Wherein DeltaL is the deformation of the microcavity, R is the radius of the spherical microcavity, R is the distance from the end face of the optical fiber to the center of the microcavity, P _E is the external Reynolds stress of the microcavity, P _l is the internal pressure of the microcavity, t is the thickness of the microcavity, and E and v are the Young's modulus and Poisson's ratio respectively;

According to the measurement principle of the shearing sensor and by demodulating the optical signals, the micro-cavity deformation can be obtained, so that the demodulation of the shearing pressure is realized:

P_E＝ρAwu

ρ is the fluid density, A is the cross-sectional area of the fiber probe axis, w is the relative velocity of the sensor and the fluid along the fiber probe axis, and u is the fluid pulsation velocity in the fiber probe shearing direction.

2. The high integration vector flow field sensor of claim 1, wherein: the transmitting signal module provides a light source signal, and the light source signal is transmitted to the receiving signal module through the optical fiber loop device.

3. The high integration vector flow field sensor of claim 1, wherein the workflow of the multi-core fiber Fabry-Perot sensor comprises:

The multi-core fiber Fabry-Perot sensor is used for embedding the multi-core single mode fiber into the fiber microbubbles;

forming four flow velocity measurement points by using the Fabry-Perot interference principle;

And determining the flow velocity and the direction of the measuring points by combining the measuring points of the four flow velocities with vector inversion.

4. The high integration vector flow field sensor of claim 1, wherein the four flow velocity measurement points are separated at 120 degrees each at the axial top of the fiber microbubble.
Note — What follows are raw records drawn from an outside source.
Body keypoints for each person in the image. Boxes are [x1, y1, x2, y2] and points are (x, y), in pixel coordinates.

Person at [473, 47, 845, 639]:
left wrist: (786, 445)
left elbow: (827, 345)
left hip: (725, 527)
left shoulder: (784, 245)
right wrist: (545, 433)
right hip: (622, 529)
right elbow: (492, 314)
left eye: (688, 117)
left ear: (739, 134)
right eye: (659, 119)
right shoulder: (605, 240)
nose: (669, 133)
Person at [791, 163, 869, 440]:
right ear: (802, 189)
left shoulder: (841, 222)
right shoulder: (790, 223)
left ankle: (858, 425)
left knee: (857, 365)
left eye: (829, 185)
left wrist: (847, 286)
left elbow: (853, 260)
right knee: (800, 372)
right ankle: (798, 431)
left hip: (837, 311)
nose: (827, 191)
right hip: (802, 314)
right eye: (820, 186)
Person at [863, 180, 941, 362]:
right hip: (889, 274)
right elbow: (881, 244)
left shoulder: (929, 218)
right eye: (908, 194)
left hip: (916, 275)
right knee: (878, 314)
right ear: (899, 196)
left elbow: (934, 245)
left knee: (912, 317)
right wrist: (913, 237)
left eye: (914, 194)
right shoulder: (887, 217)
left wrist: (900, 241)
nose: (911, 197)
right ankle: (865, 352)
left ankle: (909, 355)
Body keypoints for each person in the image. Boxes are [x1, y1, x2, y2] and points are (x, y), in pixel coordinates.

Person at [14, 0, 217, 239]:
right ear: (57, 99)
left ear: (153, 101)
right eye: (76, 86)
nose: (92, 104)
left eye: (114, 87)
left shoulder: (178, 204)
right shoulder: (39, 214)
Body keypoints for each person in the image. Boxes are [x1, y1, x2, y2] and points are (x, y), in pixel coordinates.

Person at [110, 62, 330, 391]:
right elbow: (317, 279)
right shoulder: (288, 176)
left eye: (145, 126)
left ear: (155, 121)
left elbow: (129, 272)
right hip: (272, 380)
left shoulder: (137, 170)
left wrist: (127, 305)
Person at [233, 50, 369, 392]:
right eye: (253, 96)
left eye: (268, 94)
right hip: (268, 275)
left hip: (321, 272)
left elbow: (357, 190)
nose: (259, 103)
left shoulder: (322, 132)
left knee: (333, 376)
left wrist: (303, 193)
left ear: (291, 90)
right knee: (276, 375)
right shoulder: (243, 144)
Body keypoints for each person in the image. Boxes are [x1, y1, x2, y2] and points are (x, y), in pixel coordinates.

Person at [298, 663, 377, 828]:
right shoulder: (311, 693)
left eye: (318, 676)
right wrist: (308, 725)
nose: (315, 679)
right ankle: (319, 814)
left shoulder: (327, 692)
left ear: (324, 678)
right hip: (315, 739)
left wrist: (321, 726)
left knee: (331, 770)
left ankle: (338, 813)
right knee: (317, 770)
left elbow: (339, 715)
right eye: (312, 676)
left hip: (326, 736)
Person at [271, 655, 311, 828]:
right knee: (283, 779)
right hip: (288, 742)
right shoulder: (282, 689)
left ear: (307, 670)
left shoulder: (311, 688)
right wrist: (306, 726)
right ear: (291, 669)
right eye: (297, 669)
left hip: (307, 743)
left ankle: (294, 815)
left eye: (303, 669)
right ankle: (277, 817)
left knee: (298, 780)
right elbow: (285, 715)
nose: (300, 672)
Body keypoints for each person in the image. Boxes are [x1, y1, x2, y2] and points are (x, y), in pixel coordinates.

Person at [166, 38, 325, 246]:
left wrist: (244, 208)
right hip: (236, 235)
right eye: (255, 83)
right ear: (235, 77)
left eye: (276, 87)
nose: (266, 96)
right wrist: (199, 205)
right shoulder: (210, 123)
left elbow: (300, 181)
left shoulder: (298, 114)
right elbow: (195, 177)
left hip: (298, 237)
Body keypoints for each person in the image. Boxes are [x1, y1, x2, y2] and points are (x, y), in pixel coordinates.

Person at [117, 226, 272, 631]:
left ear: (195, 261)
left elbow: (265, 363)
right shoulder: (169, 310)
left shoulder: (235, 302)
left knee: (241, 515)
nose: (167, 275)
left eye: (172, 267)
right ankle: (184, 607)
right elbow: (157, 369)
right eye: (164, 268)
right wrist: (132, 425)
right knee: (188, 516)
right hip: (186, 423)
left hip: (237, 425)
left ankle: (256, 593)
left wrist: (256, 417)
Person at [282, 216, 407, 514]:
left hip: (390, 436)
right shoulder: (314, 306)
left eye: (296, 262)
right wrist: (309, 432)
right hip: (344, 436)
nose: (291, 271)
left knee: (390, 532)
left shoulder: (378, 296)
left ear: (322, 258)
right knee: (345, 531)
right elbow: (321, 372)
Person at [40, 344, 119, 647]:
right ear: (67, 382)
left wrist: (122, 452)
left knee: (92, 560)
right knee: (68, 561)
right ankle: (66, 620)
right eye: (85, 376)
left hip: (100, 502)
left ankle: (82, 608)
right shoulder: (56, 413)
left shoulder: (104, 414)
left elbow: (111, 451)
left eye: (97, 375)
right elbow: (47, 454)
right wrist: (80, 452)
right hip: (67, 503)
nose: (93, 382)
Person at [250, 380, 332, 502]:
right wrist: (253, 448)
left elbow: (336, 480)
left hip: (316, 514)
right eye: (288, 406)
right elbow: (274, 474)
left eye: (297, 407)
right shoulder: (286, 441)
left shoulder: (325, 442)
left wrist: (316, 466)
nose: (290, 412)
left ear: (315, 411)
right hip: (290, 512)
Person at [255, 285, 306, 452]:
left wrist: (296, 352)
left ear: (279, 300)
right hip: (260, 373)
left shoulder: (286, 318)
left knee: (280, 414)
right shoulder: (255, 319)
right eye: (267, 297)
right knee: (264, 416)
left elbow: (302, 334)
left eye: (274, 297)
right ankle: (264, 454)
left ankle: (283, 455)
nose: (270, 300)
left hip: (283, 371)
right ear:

5. The high-integration vector flow field sensor according to claim 1, wherein the multicore single-mode fiber core is ground at a preset angle through a grinder, and a preset inclined end face is subjected to metal coating to form a plurality of F-P cavities.

6. The high integration vector flow field sensor of claim 1, wherein the signal processing module comprises a demodulation sub-module and a flow rate acquisition sub-module;

the demodulation submodule is used for demodulating the optical signal;

The flow velocity acquisition submodule is used for obtaining the variable quantity of the cavity length according to the measurement principle of the shearing sensor and the demodulation light signal, so as to realize demodulation of the shearing pressure and obtain the flow velocity.